--- TEXTO EM ESTUDO ---
________________________
A banalidade não é algo facilmente associável a Nelson Mandela, considerado santo vivo como não se via desde Gandhi (1869-1948).
"Conversas que Tive Comigo", reunindo cartas escritas sobretudo durante os 27 anos de prisão, traz revelações mundanas que, paradoxalmente, só ajudam a aumentar o mito.
Caso, por exemplo, de carta à Universidade da África do Sul, em 1987, em que pede para ser liberado da cadeira de latim, no curso que fazia por correspondência.
"Embora eu tenha passado nos exames para essa disciplina em 1938, esqueci praticamente tudo. Se for obrigado a fazer o curso, terei que recomeçar do zero. Tendo 69 anos, certamente seria um empreendimento muito difícil", justifica, como um estudante procurando desculpa esfarrapada para matar aula.
Os anos de cadeia, geralmente romantizados, surgem no livro na sua dimensão real: uma sucessão de dias tediosos, que levam Mandela a desenvolver uma espécie de síndrome de Estocolmo com a cela.
"A cela da prisão nos dá a oportunidade de superarmos o mal e desenvolvermos o que há de bom em nós. [...] É o lugar ideal para aprendermos a nos conhecer", diz.
________________________
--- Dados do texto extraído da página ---
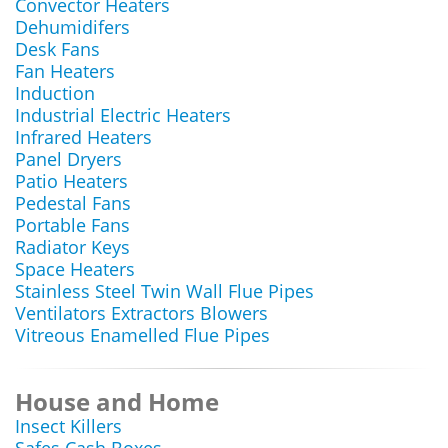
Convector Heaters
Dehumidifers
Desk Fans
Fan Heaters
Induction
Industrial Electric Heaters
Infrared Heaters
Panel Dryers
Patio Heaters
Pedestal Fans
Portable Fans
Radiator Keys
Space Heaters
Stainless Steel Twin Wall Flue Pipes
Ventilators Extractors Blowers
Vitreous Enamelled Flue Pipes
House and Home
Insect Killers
________________________
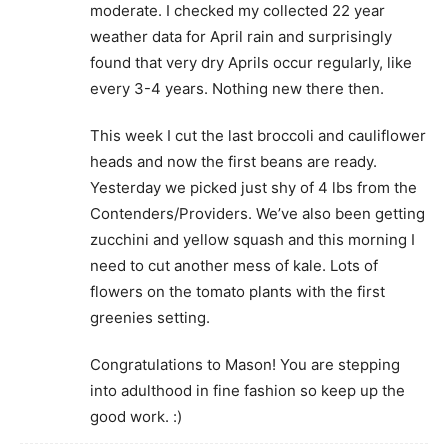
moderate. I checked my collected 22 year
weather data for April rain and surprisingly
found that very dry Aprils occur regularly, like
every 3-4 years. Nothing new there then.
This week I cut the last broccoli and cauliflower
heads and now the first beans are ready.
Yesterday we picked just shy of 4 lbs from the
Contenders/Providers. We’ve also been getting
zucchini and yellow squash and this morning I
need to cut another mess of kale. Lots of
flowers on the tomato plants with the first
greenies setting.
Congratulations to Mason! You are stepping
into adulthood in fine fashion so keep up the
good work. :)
________________________
--- TAREFA 1 ---
No texto em estudo, de qual disciplina Mandela pediu para ser liberado na carta de 1987 à Universidade da África do Sul?
--- TAREFA 2 ---
Indique se cada afirmação concorda com o texto em estudo, citando as palavras que decidem: (a) As cartas reunidas no livro foram escritas sobretudo durante os anos de prisão. (b) Mandela frequentava o curso da universidade de forma presencial. (c) Na carta sobre o latim, Mandela diz ter 69 anos.

--- RESPOSTA DO EXERCÍCIO 1 ---
Da cadeira de latim.

--- RESPOSTA DO EXERCÍCIO 2 ---
(a) Sim: "reunindo cartas escritas sobretudo durante os 27 anos de prisão".
(b) Não: "no curso que fazia por correspondência".
(c) Sim: "Tendo 69 anos".